A new LISC white paper examines how partnerships between Community Land Trusts (CLTs) and community development institutions can scale up and sustain land trusts so as to begin to impact displacement at the neighborhood level.
The number of very low-income households without any housing subsidy who pay more than 50% in rent grew from about 6 million in 2005 to approximately 8.3 million in 2015. There were over 2.3 million eviction filings in 2016 and in 2017 approximately 1.4 million households were forced out of their homes unwillingly in the previous two years. Homeownership is increasingly out of reach for low-income and middle-class people, with home prices outstripping income gains for the past six years. Because of these conditions, community development practitioners and local policymakers across the country are seeking tools to combat displacement. One of the more visible of these strategies involves creating or scaling-up Community Land Trusts (CLTs).

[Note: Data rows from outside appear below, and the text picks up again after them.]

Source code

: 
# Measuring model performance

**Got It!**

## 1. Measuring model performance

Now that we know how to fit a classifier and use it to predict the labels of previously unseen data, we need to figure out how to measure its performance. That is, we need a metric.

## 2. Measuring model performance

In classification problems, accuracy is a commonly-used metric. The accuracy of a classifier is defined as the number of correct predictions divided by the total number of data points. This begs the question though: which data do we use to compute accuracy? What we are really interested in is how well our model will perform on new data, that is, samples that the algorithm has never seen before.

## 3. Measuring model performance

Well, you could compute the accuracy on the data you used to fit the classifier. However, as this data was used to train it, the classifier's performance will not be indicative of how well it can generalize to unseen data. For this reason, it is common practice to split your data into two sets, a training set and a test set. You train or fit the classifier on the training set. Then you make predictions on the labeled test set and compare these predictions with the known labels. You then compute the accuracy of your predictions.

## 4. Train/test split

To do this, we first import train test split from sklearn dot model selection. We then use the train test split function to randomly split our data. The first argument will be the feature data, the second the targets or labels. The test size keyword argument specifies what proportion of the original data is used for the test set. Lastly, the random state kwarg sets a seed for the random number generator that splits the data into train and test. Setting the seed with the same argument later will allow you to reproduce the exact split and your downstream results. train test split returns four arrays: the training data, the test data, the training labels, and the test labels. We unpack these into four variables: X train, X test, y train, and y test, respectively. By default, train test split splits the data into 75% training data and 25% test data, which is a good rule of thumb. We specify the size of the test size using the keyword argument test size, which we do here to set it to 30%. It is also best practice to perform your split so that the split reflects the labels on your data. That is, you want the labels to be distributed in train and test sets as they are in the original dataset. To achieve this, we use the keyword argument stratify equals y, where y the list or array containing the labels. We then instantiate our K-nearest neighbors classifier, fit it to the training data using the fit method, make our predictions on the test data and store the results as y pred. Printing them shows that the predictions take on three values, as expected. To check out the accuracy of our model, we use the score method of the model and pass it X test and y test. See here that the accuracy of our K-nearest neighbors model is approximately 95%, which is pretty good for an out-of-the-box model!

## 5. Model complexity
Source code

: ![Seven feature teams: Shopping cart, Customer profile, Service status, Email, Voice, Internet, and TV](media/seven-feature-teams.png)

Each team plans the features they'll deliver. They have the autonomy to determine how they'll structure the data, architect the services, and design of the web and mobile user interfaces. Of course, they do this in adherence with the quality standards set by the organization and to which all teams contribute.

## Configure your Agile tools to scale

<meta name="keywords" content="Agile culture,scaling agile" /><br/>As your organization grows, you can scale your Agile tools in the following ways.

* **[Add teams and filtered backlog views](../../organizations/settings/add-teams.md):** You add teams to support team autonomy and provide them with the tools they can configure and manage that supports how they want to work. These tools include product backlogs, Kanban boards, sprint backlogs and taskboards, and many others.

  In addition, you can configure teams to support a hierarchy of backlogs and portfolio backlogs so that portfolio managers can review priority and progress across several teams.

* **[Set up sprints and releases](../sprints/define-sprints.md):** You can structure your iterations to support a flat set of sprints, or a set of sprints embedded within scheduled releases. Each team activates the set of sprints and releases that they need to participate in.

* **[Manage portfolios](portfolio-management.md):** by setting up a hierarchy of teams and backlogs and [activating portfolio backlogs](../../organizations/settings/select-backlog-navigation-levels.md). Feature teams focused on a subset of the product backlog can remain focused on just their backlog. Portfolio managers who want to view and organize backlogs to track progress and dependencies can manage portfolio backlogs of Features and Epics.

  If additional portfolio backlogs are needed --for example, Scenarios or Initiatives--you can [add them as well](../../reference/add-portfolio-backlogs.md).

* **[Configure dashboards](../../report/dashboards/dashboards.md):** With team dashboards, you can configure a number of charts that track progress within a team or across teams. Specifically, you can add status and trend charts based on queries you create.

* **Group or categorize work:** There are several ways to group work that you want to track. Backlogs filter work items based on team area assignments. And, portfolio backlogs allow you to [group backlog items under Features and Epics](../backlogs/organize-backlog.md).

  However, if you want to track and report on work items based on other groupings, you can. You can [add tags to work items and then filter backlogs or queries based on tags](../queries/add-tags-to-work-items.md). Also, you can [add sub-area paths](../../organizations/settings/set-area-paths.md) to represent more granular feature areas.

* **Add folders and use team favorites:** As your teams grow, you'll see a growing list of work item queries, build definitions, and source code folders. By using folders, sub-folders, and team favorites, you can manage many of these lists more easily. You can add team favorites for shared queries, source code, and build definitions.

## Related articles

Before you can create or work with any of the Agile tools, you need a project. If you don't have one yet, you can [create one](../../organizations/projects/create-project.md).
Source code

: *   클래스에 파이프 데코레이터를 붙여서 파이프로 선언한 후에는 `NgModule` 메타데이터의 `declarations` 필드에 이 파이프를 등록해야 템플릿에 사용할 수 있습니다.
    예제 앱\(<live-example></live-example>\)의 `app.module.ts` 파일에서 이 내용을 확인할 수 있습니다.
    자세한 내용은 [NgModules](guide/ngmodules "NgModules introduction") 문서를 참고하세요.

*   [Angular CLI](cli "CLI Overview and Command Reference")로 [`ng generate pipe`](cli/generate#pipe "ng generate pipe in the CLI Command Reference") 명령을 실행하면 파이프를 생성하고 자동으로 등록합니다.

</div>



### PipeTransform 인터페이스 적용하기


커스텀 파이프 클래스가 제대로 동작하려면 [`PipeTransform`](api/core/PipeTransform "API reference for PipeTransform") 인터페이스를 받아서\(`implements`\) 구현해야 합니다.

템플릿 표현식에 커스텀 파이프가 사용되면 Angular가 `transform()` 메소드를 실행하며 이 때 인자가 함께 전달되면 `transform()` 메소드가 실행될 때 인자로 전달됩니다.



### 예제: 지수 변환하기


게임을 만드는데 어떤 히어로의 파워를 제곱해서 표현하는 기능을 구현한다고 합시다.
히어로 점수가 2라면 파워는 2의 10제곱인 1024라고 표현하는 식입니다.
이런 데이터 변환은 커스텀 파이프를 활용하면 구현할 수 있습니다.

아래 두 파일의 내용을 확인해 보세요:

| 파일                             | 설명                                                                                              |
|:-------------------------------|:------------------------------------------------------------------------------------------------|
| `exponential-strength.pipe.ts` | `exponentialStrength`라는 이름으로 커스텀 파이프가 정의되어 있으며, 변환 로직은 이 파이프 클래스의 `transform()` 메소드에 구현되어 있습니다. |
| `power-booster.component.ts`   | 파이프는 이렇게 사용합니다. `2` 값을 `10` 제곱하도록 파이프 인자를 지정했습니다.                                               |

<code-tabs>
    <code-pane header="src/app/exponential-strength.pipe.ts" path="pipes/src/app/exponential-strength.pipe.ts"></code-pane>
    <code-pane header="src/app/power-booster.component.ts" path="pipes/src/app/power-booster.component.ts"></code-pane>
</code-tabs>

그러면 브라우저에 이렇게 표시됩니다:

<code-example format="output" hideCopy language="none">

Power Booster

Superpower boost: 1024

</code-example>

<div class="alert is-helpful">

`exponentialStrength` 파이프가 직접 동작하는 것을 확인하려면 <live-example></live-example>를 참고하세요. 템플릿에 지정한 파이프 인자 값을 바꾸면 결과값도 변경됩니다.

CLTs are entities or programs that hold land and govern the terms around which owners or tenants can use it. In most cases, CLTs use a “ground lease” to achieve permanent affordability by putting resale restrictions into place and setting guidelines about income eligibility. CLTs are lauded for creating permanently affordable housing, and for building a neighborhood-wide constituency for its sustained community ownership. At the same time, most land trusts are relatively small compared to the scale of local and national housing need.
This policy brief asks how partnerships between CLTs and community development institutions can scale up and sustain land trusts so as to begin to impact displacement at the neighborhood level. These goals of scale and sustainability are intertwined. Achieving scale means identifying new pipelines and resources to secure land and properties, and to rehabilitate them as needed. Making sure these larger land trusts are sustainable means ensuring that new properties’ financing and governance will allow for permanent affordability.